Мы бежали, выдёргивая ноги из ила, пытаясь предугадать, где под замутнённой Костиком водой может скрываться препятствие в виде бетонного блока или порога. Вскоре вода и грязь закончились и отряд очутился в перпендикулярном сухом канале. Костик, подняв руку вверх, остановился.

– Балакин, почему вывел отряд сюда? – спросил замыкавший группу Маклаков.

– Ну а куда ещё-то? Тут же воды не бывает!

– Отставить! Это ты просто знаешь, что тут не бывает воды. А если бы не знал? По каким признакам это можно определить?

Костя осмотрелся по сторонам, соображая, и неуверенно начал:

– На полу песок…

– И что? Могло намыть.

– В песке следы.

– При чем тут следы, это, может, подземный дедушка ходил?

– Не смыло! А! – щёлкнул пальцами экзаменуемый. – Сталактиты! Они не сбиты потоком. Это говорит об отсутствии течения, иначе бы их сбило. Да и на стенах есть, соляные!
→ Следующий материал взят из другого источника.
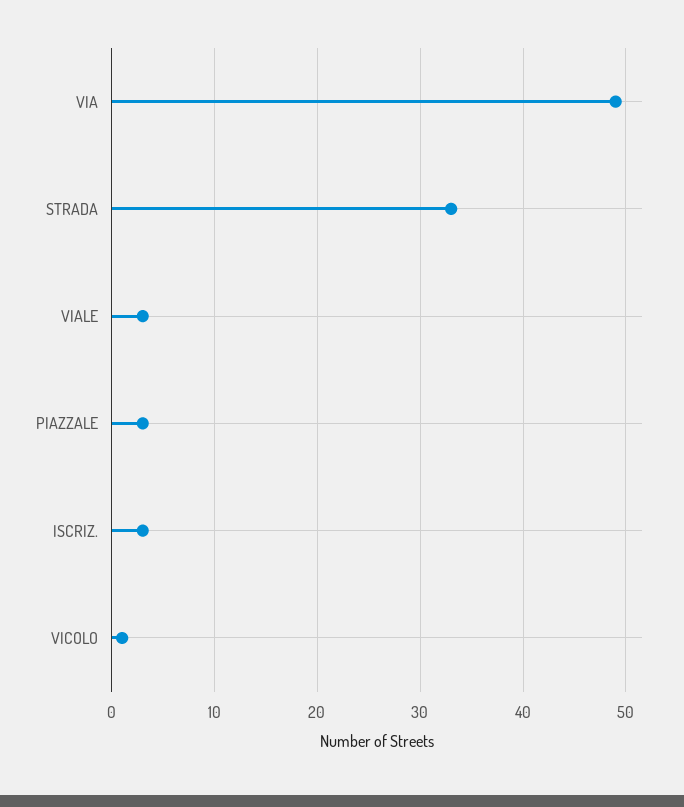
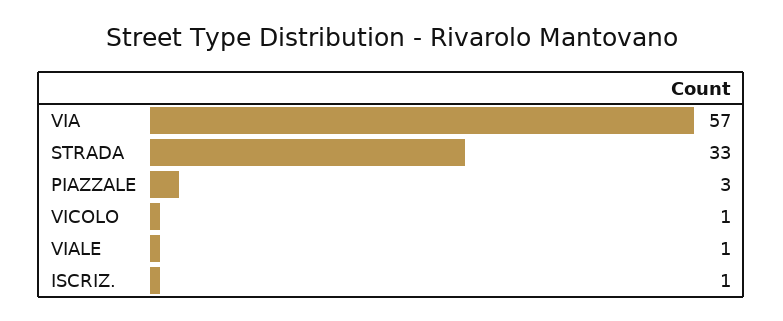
VIA: 49 -> 57
VIALE: 3 -> 1
ISCRIZ.: 3 -> 1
Я посмотрел на стены и увидел, что в бетоне кое-где видны проплешины, сквозь которые проступает тёмнобордовая кирпичная кладка с выщербинами. С потолка свисали небольшие белые сталактиты, а из стыков плит каменного лотка прорастали похожие на кровеносные сосуды корешки.

– Верно! – загрохотал Владимир. – Просачивающаяся с поверхности соль формирует в коллекторе натёчные образования. Их низкое расположение свидетельствует об отсутствии здесь периодического водного потока.

Мы шли по белому сухому песку. Высота коллектора была неравномерной, свод то нависал над нами так, что мы едва не задевали его своими касками, то снова взмывал вверх, поднимаясь на метр и больше. Каждый наш шаг, шорох, слово, оброненное кем-то, многократно повторялись гулким эхом и затихали где-то в неизвестности. Если бы я не услышал, что это коллектор, я принял бы трубу за старинный подземный ход. «Вот она, подземная Москва!» – стучало у меня в висках. В тот момент, проходя с диггерами под городскими улицами, ощущая каждой клеточкой тела тайну неизведанного мной прежде города, я был абсолютно счастлив. Казалось, даже темнота здесь была тёплой и ласковой, как чёрная бархатная бумага, превращавшаяся в умелых руках в иллюстрацию из сказки.

Маклаков остановился в расширении коллектора и указал на вертикальные углубления в стенах:

– Это направляющие фильтрующей спускной решётки, вспоминаем Гиляровского: «И вот в жаркий июльский день мы подняли против дома Малюшина, близ Самотёки, железную решётку спускного колодца и опустили туда лестницу». Здесь он вместе с водопроводчиком погрузился в «клоаку», – обвел рукой камеру Маклаков. – Сама решётка была необходима для улавливания крупногабаритного мусора – брёвен и прочего, попадавшего в коллектор из Большого Самотёчного пруда. Фильтрующая решётка была вертикальной, а сверху доступ к ней закрывала горизонтальная решётка, которую и упоминает Гиляй.